80% of Americans Expect 2023 to Be a Challenging Year
In 2023, it’s difficult to be optimistic about the U.S. economy. There could be economic headwinds for the U.S. this year. While Wall Street may try to convince you that the U.S. economy could only see a mild recession, the sad reality is that a severe recession is becoming a genuine possibility.
Here are some basic economics that shouldn’t be overlooked.
The U.S. economy is a consumer-based economy. Roughly 70% of the U.S. gross domestic product (GDP) consists of consumption. If consumers become pessimistic, they’ll stop spending their money, and this, in turn, will hurt the overall economy. Just before every economic crisis in the U.S., consumers had been struggling and/or becoming pessimistic. At the moment, Americans are pessimistic about the economy. That’s a sign that we could eventually see a dip in the U.S. economy.

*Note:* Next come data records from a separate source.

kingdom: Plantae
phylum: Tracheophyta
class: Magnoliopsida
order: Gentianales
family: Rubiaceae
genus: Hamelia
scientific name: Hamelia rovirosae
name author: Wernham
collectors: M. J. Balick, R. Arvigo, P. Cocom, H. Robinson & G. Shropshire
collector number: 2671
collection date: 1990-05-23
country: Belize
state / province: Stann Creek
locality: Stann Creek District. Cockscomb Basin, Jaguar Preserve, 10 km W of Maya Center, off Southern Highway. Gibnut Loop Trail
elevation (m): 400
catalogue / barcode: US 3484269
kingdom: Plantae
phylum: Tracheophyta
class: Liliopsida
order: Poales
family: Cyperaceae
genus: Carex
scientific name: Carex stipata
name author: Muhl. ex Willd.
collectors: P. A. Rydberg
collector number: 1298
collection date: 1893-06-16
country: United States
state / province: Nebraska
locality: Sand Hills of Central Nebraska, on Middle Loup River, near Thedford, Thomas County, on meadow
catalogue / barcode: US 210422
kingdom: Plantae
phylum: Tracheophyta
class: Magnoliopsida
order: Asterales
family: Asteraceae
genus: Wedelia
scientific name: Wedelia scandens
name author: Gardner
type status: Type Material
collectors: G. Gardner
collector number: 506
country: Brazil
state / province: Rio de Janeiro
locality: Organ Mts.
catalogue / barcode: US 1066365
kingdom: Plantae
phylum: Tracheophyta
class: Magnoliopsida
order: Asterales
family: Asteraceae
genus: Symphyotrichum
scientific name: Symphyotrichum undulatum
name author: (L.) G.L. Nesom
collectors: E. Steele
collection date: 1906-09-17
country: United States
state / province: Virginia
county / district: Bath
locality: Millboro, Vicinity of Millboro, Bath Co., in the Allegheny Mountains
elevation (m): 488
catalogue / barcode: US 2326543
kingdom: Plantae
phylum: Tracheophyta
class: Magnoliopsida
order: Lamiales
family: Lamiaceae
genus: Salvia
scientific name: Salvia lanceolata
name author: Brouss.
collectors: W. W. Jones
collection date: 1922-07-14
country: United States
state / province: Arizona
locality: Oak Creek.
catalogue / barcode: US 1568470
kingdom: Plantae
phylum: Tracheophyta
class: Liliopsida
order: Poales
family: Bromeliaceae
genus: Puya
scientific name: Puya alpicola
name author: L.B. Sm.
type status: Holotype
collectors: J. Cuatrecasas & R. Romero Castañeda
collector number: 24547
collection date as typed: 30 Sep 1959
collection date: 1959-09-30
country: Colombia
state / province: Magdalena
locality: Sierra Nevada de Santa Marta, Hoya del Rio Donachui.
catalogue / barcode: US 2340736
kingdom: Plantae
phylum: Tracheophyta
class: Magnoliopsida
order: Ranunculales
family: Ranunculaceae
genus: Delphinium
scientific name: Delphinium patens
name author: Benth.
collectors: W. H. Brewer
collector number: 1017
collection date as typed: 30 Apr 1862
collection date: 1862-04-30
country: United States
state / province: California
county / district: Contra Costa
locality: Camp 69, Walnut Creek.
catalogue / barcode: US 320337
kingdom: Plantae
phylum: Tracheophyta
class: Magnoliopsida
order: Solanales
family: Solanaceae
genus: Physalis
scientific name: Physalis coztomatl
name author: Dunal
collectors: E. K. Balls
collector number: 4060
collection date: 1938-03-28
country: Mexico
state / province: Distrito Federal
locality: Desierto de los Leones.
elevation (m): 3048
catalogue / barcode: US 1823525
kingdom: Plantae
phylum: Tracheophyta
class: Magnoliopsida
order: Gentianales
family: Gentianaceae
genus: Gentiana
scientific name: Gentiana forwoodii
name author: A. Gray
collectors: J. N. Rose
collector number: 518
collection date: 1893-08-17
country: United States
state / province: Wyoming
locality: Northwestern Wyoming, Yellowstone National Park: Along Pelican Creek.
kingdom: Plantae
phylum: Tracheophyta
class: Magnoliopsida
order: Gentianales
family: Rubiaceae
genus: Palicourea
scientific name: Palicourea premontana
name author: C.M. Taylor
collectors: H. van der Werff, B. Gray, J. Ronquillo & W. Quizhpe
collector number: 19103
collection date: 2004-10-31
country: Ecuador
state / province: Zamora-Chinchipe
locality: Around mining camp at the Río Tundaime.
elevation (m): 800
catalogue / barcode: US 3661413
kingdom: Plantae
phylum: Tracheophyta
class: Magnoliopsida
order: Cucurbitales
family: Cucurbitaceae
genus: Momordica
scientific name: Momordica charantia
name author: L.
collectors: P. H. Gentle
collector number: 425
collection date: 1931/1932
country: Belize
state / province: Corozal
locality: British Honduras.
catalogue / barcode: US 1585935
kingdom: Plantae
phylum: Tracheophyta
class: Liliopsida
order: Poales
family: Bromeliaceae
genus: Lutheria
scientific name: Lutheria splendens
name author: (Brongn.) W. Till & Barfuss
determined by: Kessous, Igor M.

According to recent polling by Gallup, eight in 10 American adults think 2023 will be a year of difficulty when it comes to economics. For one thing, they expect their taxes and the national deficit to both go higher. (Source: “Americans Largely Pessimistic About U.S. Prospects in 2023,” Gallup, January 3, 2022.)
- Six in 10 Americans believe prices will increase at a high rate and that the stock market will fall
- Just over half of those polled believe unemployment will increase in 2023
- 90% of Americans believe there will be political conflict in 2023
- 72% of those polled believe the crime rate will rise in the U.S.
Why are Americans so pessimistic about 2023? Their confidence in the U.S. economy is at its worst since the Great Recession of 2007–2009 due to 40-year-high inflation that has really hut their household financials.
Take a look at the University of Michigan Consumer Sentiment Index chart below. In June 2022, this consumer confidence measure dropped to all-time lows. It has bounced a little from those lows but remains in poor shape. Essentially, the index says American consumers are more pessimistic than they were at any time during the Great Recession!
This is all too scary.
(Source: “University of Michigan: Consumer Sentiment,” Federal Reserve Bank of St. Louis, last accessed January 3, 2023.)
While U.S. consumer confidence is in the gutter, take a look at the personal saving rate chart below. Over the past two years, the U.S. saving rate has plummeted. Near the end of 2022, Americans were saving the least amount since 2005, which was a record low—and we’re not too far from that level.
As I see it, this will act as the straw that breaks the camel’s back. Of course, by this, I mean the U.S. economy.
(Source: “Personal Saving Rate,” Federal Reserve Bank of St. Louis, last accessed January 3, 2023.)
U.S. Economic Outlook for 2023: Mild Recession Could Be Best-Case Scenario
Dear reader, I strongly believe that a perfect storm is brewing for the U.S. economy and that a severe recession could become a reality in 2023. In fact, a mild recession could be the best-case scenario for the U.S. this year.
You can thank the Federal Reserve for what’s been happening with consumer sentiment. There’s been a direct correlation between interest rates increasing and consumer sentiment dropping. The Fed has said it’s not done raising interest rates yet. So, consumer confidence could go even lower.
The worst part is that, as consumer sentiment has collapsed in the U.S., the saving rate has also collapsed in the country. This is an extremely dangerous combination for the U.S. economy. As I mentioned earlier, when consumers have a bleak outlook, they start cutting their spending (if they haven’t already), which ends up weakening the economy.
I can’t help but say, “Be very careful.” What’s brewing right now could send the economy into a downward spiral.
To investors: don’t forget there’s an economic cycle and a stock market cycle. Usually, the stock market cycle is ahead of the economic cycle. In simple terms, stock markets tend to crash and bottom before a recession shows up in the economic data. So, as things get worse, don’t be shocked if you see the stock market fall. Bottoms usually happen at times of peak uncertainty.